Would you be happy to see the Sacramento Kings move to Seattle?
SACRAMENTO, Calif. -- The story sounds familiar. NBA Owner cries poverty, and says the team needs a new arena. Team attendance is dwindling and speculations swirl about moving the team.
But this isn't Seattle, it is happening in Sacramento.
When Microsoft Owner Steve Ballmer sold off more than a billion dollars in company stock last week, plenty of people speculated that he was about to make a move to buy a team. Ballmer has never been shy about his love for professional basketball, and led an effort to renovate Key Arena before the Sonics left for Oklahoma City.
Is he now interested in the Sacramento Kings?
"I don't put much stock in it," said Bob Graswich, a spokesperson for the Sacramento Mayor's Office. "We know there are guys out there like Mr. Ballmer. We know those guys can write a check, but will they?"

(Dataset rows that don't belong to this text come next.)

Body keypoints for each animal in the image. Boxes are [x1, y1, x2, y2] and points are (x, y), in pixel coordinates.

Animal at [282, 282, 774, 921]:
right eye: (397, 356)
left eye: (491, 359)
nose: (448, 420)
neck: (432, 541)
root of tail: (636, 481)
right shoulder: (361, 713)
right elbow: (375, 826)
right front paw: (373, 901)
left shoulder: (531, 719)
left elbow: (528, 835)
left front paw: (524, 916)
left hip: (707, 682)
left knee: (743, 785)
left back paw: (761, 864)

Sacramento has had an NBA Franchise since 1985, when the Kings left Kansas City. They've played since 1988, in Arco Arena, outside the downtown core. After only 22 years, the Maloof family which owns the Kings, and Arco, says it's not up to current standards and a new arena is needed to keep the team in the arena.
The city agrees.
"It was built on the cheap, for $40 million dollars,” Graswich said. “There is no club seating level. The restaurants are all serviced by an antiquated kitchen."

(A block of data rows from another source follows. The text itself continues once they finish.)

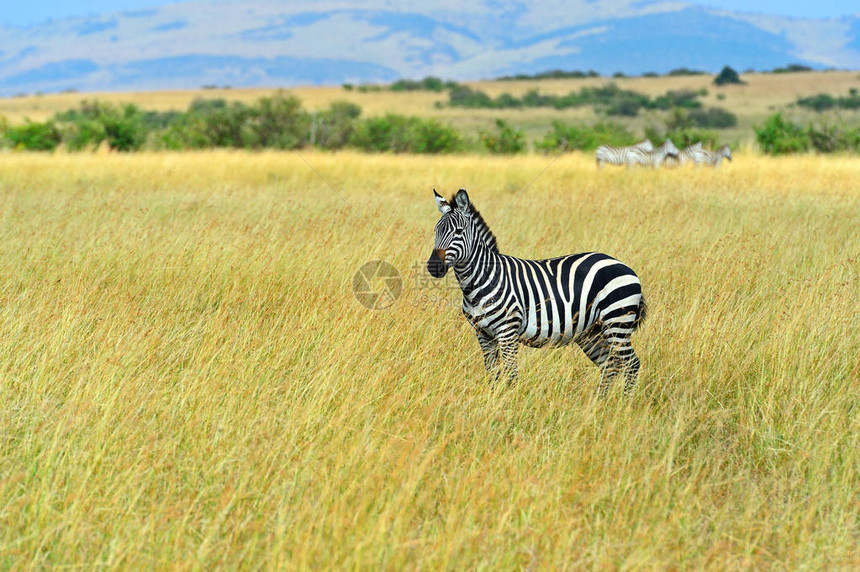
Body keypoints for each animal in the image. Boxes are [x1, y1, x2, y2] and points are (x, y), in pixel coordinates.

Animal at [426, 190, 648, 396]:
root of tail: (623, 265)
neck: (480, 281)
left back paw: (624, 404)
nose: (433, 267)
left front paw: (509, 403)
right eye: (436, 230)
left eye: (459, 231)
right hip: (592, 332)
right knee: (610, 364)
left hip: (617, 322)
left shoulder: (507, 332)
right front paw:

That's why Sacramento Mayor and former NBA All Star, Kevin Johnson has been actively attempting to find a solution. On Tuesday, he was out of town, meeting with a Chicago developer about mixed use arena project at the city's downtown rail yards.
But building an arena may be a tall order. 80 percent of Voters rejected an arena tax levy, and a complicated land swap deal also recently fizzled out. Plus, California has a 13 percent unemployment rate, and the real estate market is in rough shape.
"We've done everything we can, except write a check, and we can't because we're broke," said Graswich.
The Maloofs have been coy about their future intentions. Fans say they have not attended as many games as they have in the past. George Maloof admits he did meet with Former Sonic Part Owner Wally Walker in Seattle earlier this year, but claims it was to talk about financing ideas and not about moving the team.
Walker also acknowledged the meeting took place, but told KING 5 "I'll let the Maloofs talk about what was discussed."
Maloof told the Sacramento Business Journal he has never met Ballmer and the team is not for sale.
"It concerns me a little bit," said Blake Ellington, who recently started a grassroots fan campaign to save the team called 'Here We Stay'. Ellington is a lifelong Kings fan, who also runs the blog 'Bleed Black and Purple', and says he's confident Johnson will make a difference. "He has connections with the NBA."
But others aren't so sure, and believe the Maloofs patience is wearing thin.
"Man up and ask people if they want to pay for it," said Mark Harris, a Sacramento businessman who is serving on Johnson's Arena Task Force. He believes Johnson needs to stress what the economic impact would be with, and without a team.
"If I can't see it, don't placate me," said Harris, who also said he is a huge supporter of Johnson and of the Kings.
Harris said Arco can't be renovated, to appease the Maloofs.
"The suburban stadium model doesn't work for Sacramento. It needs to be downtown, near mass transit. Arco is outside the city, surrounded by a huge parking lot, with empty buildings all around it." Harris said the Arena area was hit hard by the real estate crash, and the economic downturn.
"If you can't do it [downtown], you gotta let them fly," said Harris.
But Ellington said Sacramento has one thing going for it that Seattle does not, "Seattle has, or had 3 big franchises. We have one."
Graswich agrees, “Being a one team in a one horse town is a good thing."
"This is a great market. They wouldn't be the 3rd or 4th buy, as they would in Seattle. In Seattle, there is baseball, football, and the UW."
Ellington said he understood the speculation will ramp up in Seattle and elsewhere.
"That's just gonna happen. I know Sonics fans were disappointed about losing their team,” he said. “But I also know a lot of fans that I talked to up there say they are not interested in stealing another city's team."